PROBLEM TO SOLVE:
Please retype every line below word for word, leaving the pictures out of your copy.

Data items:
********
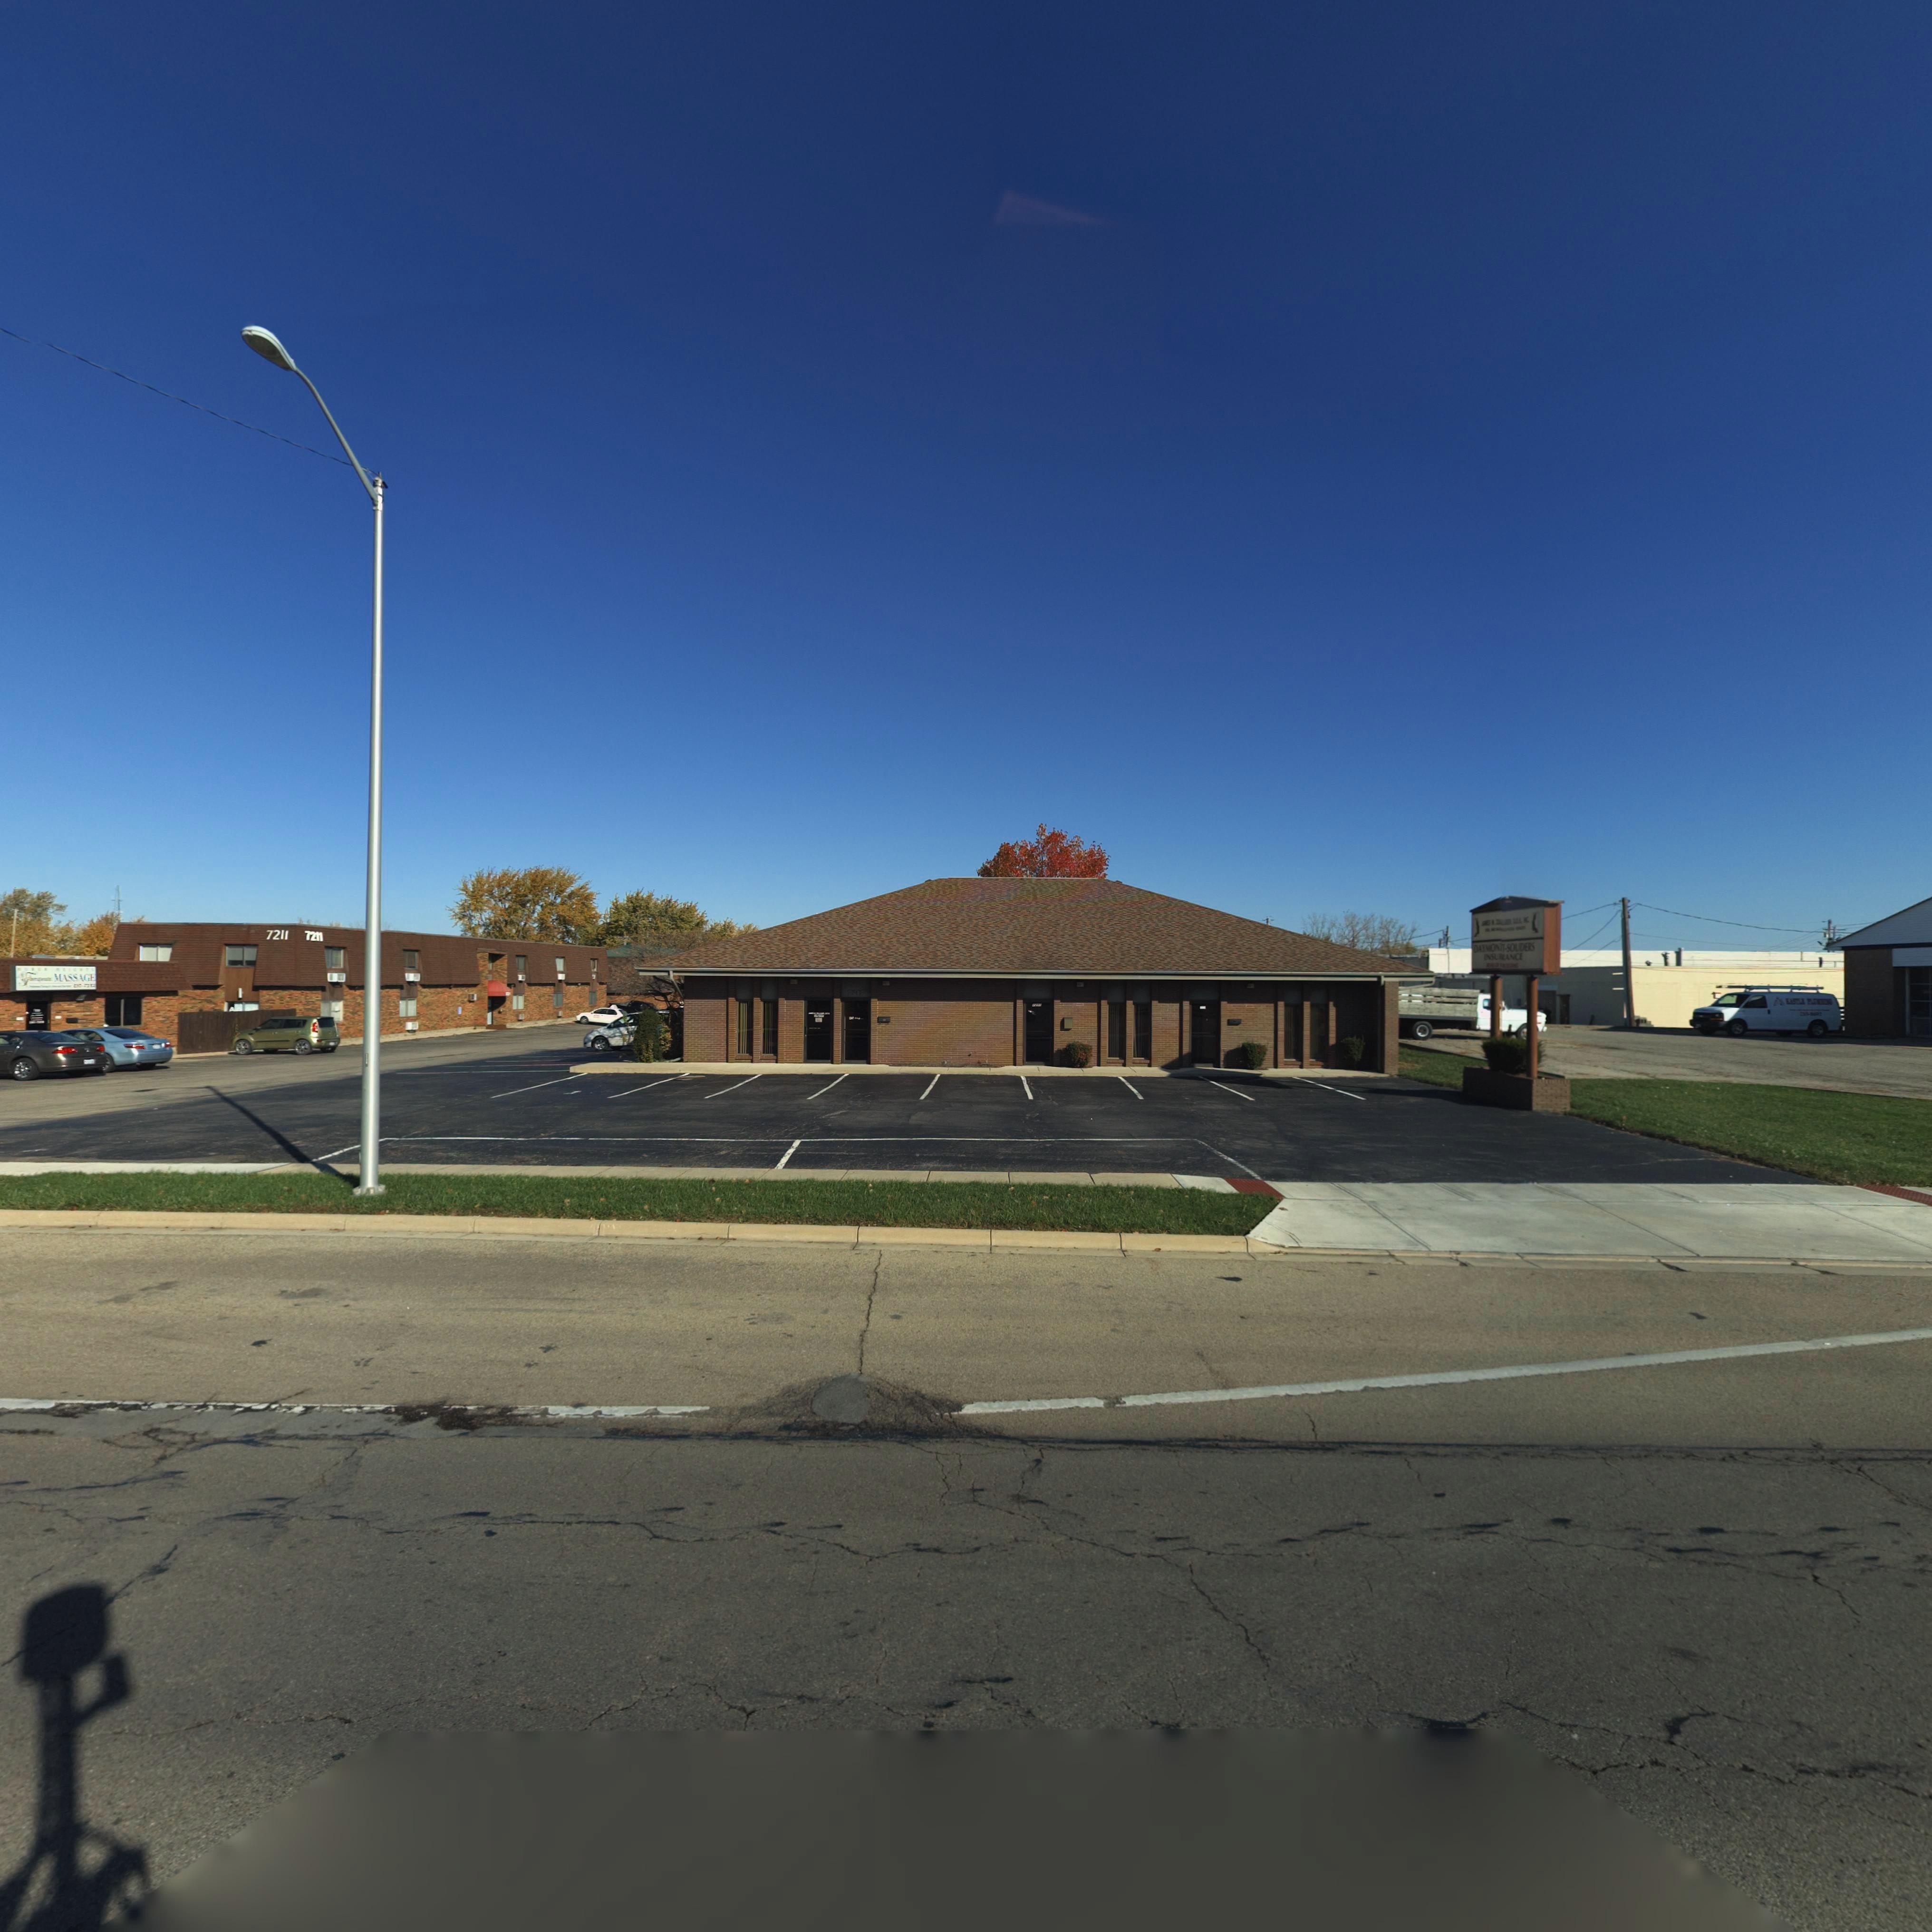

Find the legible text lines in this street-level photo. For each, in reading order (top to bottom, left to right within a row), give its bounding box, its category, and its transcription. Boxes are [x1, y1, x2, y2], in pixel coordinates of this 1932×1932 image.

[265, 928, 290, 941] StreetNumber: 7211
[303, 930, 324, 943] StreetNumber: 7211
[1472, 941, 1536, 954] BusinessName: DAYMON*T-SOUDERS
[1483, 952, 1524, 961] BusinessName: INSU*ANCE
[53, 973, 96, 982] BusinessName: MASSAGE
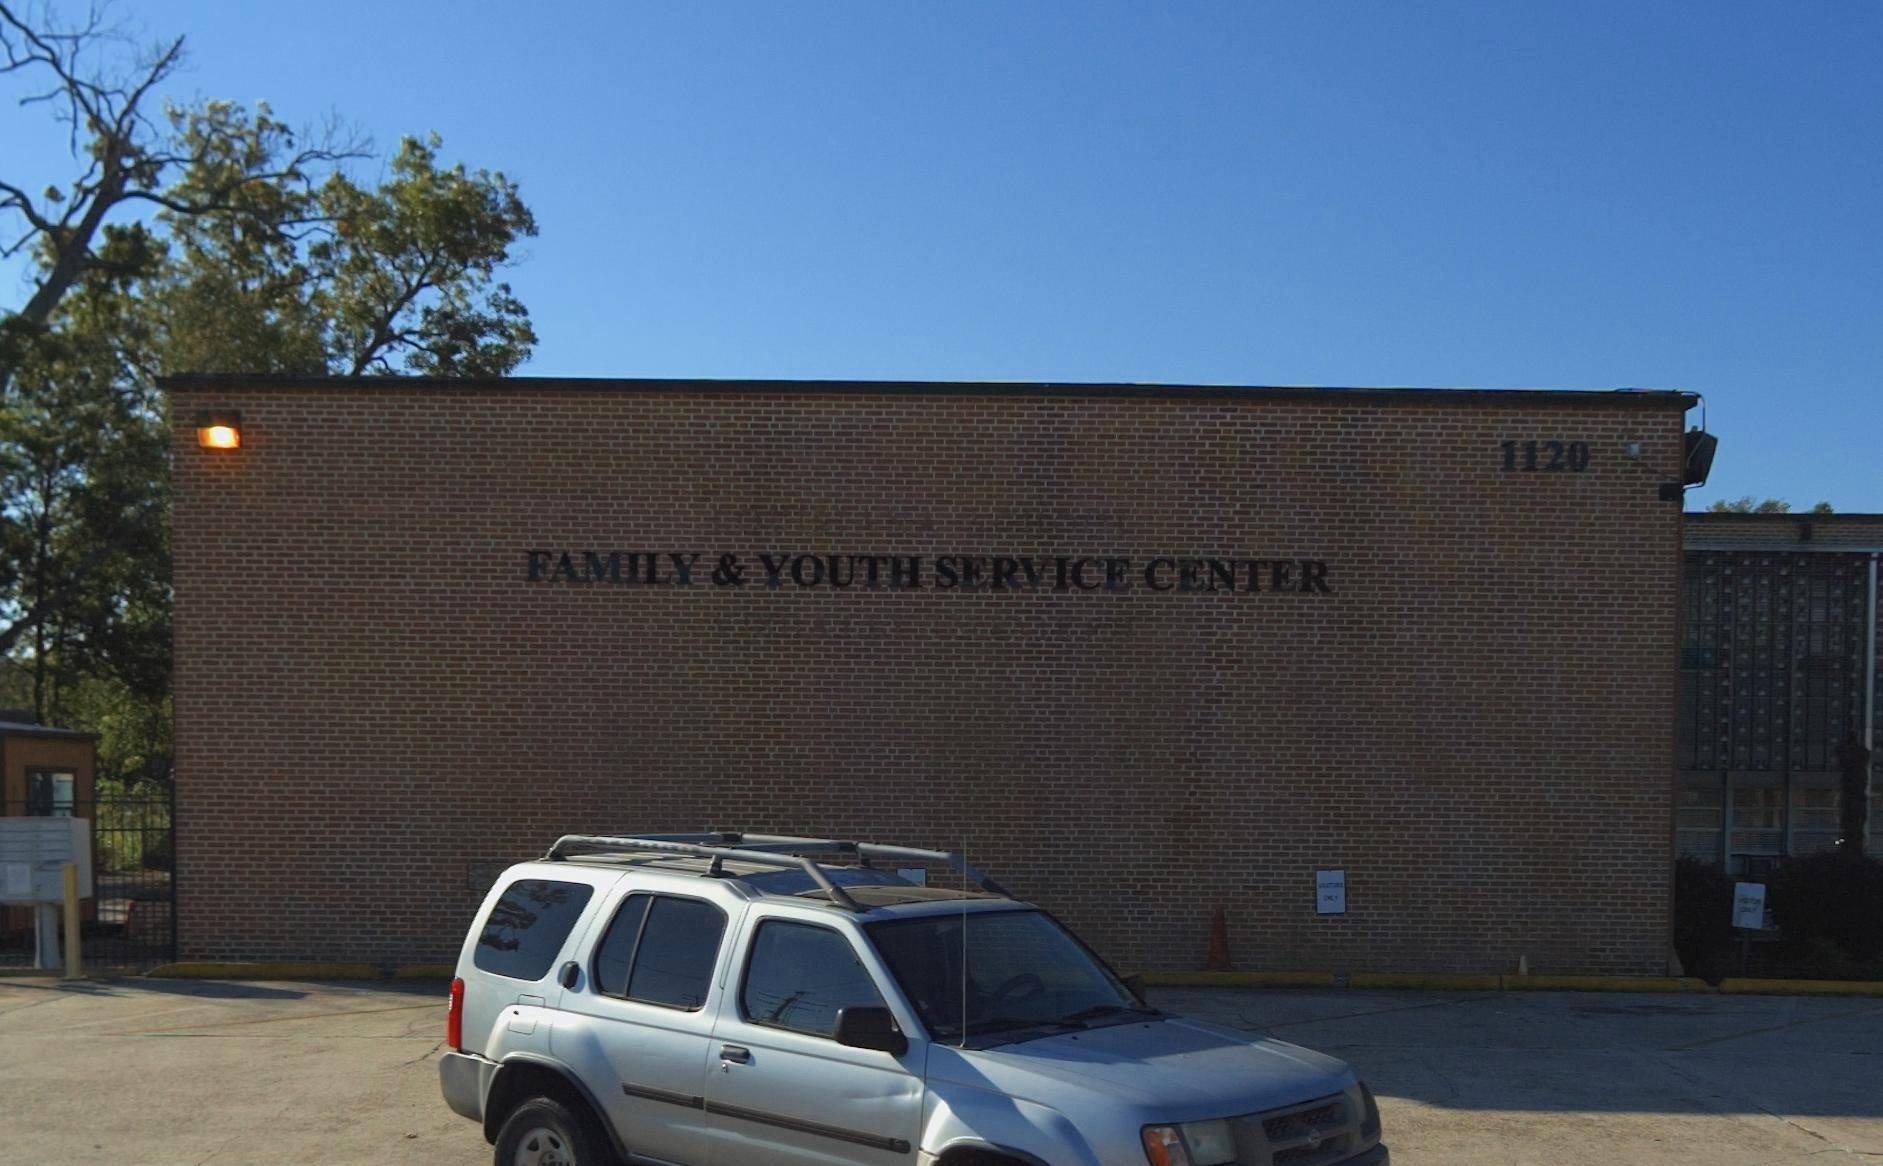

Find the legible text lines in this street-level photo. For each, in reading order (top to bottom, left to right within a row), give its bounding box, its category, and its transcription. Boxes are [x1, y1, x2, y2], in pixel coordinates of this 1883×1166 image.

[1497, 436, 1593, 475] StreetNumber: 1120
[519, 544, 1338, 597] BusinessName: FAMILY & YOUTH SERVICE CENTER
********
REPLY:
Find the legible text lines in this street-level photo. For each, in reading order (top to bottom, left to right within a row), give its bounding box, its category, and its transcription. Boxes are [x1, y1, x2, y2], in pixel coordinates of this 1932×1932 image.

[265, 928, 290, 941] StreetNumber: 7211
[303, 930, 324, 943] StreetNumber: 7211
[1472, 941, 1536, 954] BusinessName: DAYMON*T-SOUDERS
[1483, 952, 1524, 961] BusinessName: INSU*ANCE
[53, 973, 96, 982] BusinessName: MASSAGE

Find the legible text lines in this street-level photo. For each, in reading order (top to bottom, left to right within a row), give its bounding box, its category, and its transcription. Boxes are [x1, y1, x2, y2], in pixel coordinates of this 1883×1166 image.

[1497, 436, 1593, 475] StreetNumber: 1120
[519, 544, 1338, 597] BusinessName: FAMILY & YOUTH SERVICE CENTER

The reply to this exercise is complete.